In certain situations, it may be necessary to retrain your Bayesian Learning database. This can be necessary when spam messages are inadvertently placed in the Bayes non-spam folder, or when non-spam messages are placed in the Bayes spam folder.
To reset your Bayesian Learning and start training it again from scratch, you can perform the following steps:
1. Stop the MDaemon service.
2. Verify that the MDaemon executables (MDaemon.exe, CFEngine.exe, MDSpamD.exe, WorldClient.exe) have all exited memory using Windows task manager.
3. Rename the folder “/MDaemon/SpamAssassin/Bayes/” to”/MDaemon/SpamAssassin/Bayes.old/”
4. Re-launch MDaemon.
5. Go to Security | Spam Filter | Bayesian Classification, then click on the Learn button.
At this point, MDaemon recognizes that the Bayes folder isn’t there when the learn process is triggered, so it builds a new Bayes folder.
The Bayesian learning engine won’t process new messages until the administrator has taught it 200 spam and 200 non-spam messages. So even if an administrator were to manually press the Learn button OR have MDaemon learn automatically at midnight, the Bayesian engine wouldn’t apply itself to new messages even though the new folder is created.

• _MATERIAL PROVIDED_:
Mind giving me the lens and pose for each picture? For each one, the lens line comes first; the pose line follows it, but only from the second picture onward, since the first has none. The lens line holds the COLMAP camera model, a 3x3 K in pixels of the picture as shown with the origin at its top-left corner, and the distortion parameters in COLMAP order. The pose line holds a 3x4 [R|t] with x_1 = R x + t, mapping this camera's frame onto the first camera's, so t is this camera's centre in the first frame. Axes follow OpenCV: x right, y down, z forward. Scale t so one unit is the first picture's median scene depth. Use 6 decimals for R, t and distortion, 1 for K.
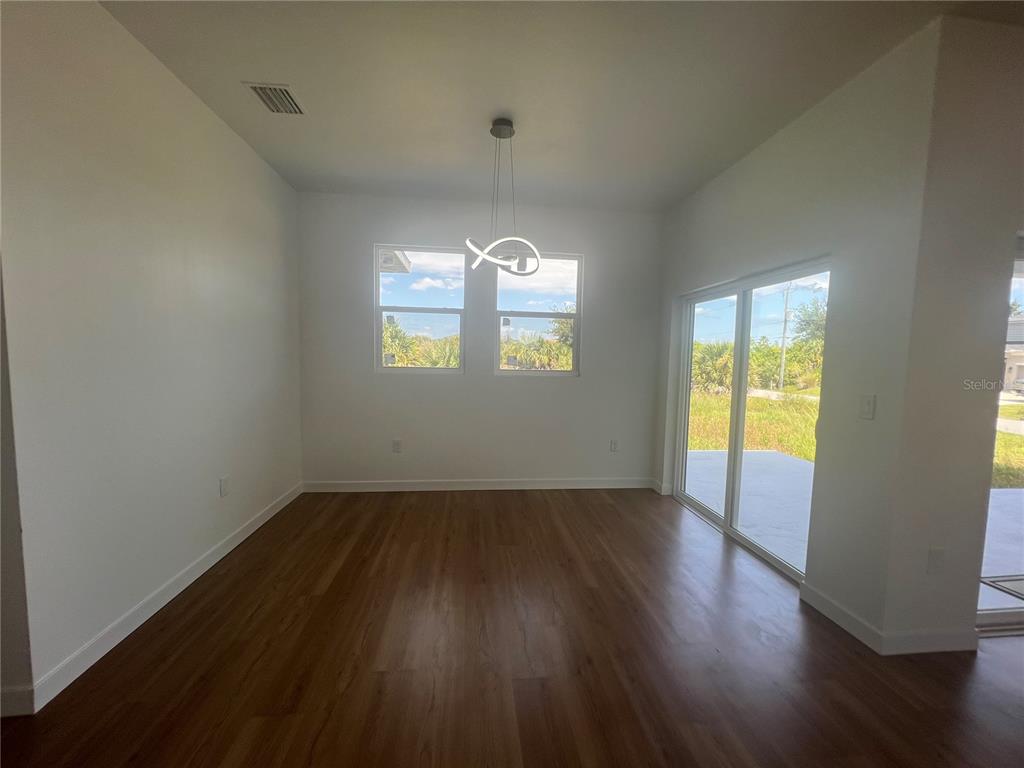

• _DIRECTIONS FOR THIS TASK_:
Transcribe everything from "3. Rename the" down to "folder is created." in the page on resetting Bayesian learning. The material after the text is separate from it.

• _YOUR SOLUTION_:
3. Rename the folder “/MDaemon/SpamAssassin/Bayes/” to”/MDaemon/SpamAssassin/Bayes.old/”
4. Re-launch MDaemon.
5. Go to Security | Spam Filter | Bayesian Classification, then click on the Learn button.
At this point, MDaemon recognizes that the Bayes folder isn’t there when the learn process is triggered, so it builds a new Bayes folder.
The Bayesian learning engine won’t process new messages until the administrator has taught it 200 spam and 200 non-spam messages. So even if an administrator were to manually press the Learn button OR have MDaemon learn automatically at midnight, the Bayesian engine wouldn’t apply itself to new messages even though the new folder is created.